Make ahead and storing
To make ahead: You can prepare the breakfast casserole overnight by assembling it in the casserole dish, then placing a cover on top and storing it in the fridge overnight. Simply bake the next morning, then serve!
To store: If you end up with leftover slices, keep them in airtight containers in the fridge for up to 3 to 4 days.
To freeze: Cover the baked and cooled casserole or individual slices in a layer of plastic wrap or an airtight container, then freeze for up to 3 months.
Looking for more crowd-pleasing breakfast recipes?

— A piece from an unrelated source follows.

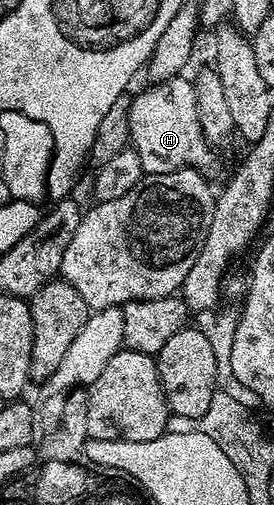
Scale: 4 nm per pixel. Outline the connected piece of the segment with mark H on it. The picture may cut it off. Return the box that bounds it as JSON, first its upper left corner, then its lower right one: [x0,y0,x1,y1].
[130,75,212,174]

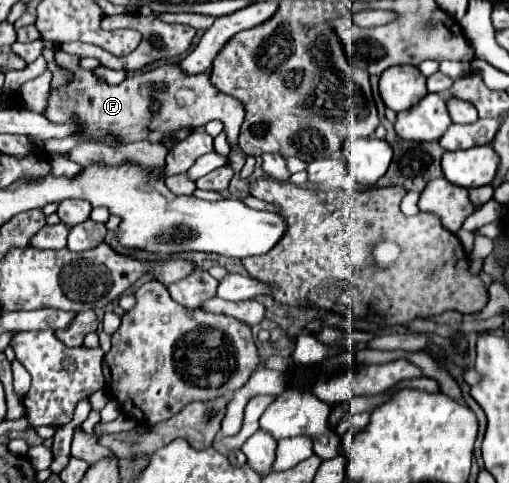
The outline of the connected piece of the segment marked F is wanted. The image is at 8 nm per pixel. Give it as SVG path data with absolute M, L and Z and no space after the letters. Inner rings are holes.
M54 47L54 63L60 69L66 69L72 73L72 81L62 83L60 87L50 87L48 105L44 109L44 117L54 123L64 123L70 115L76 115L80 123L84 125L84 131L78 135L92 135L92 137L104 137L108 133L116 135L120 143L130 141L144 141L150 139L154 133L154 141L164 139L166 135L176 133L178 129L196 129L204 127L212 119L220 119L224 123L224 133L230 139L230 145L238 141L240 125L244 121L244 107L238 99L220 93L212 81L210 73L204 75L188 75L180 69L176 63L160 65L150 71L140 71L130 77L126 77L120 85L108 85L102 81L94 71L86 71L80 67L80 57L64 53L62 49ZM190 89L194 91L196 99L192 105L180 105L176 101L176 91ZM154 99L160 103L160 109L152 113Z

- Ham and Cheese Breakfast Casserole
- Apple Pie French Toast
- Lemon Blueberry Buttermilk Cake
- Ranchero Beans Breakfast Burritos
- Gluten Free Apple Cider Donuts
- Healthy Banana Oat Muffins
- 12 oz root vegetable hash brown (I used Cascading Farms)
- 6 eggs
- 3/4 cup milk
- 1 cup shredded Monterey Jack cheese
- 1/4 cup asparagus chopped
- 1/4 cup mushrooms thinly sliced
- 1/4 cup cherry tomatoes chopped
- 2 tbsp red onions chopped
- 2 tbsp green onions or chives chopped
- 1 tsp dijon mustard
- salt and pepper to taste
- In a medium bowl beat eggs then whisk in milk, salt, pepper and dijon mustard.
- Spray a 2qt (11×7) baking dish with oil spray. Place a layer of root vegetable hash brown covering the bottom of the dish (no need to defrost)
- Pour egg mixture over the hash brown
- Next add the veggies. Feel free to use more or less if you like. Then top with cheese
- Bake at 350F degrees for 35-40 minutes. Then garnish with green onion and serve.
Nutrition information is automatically calculated, so should only be used as an approximation.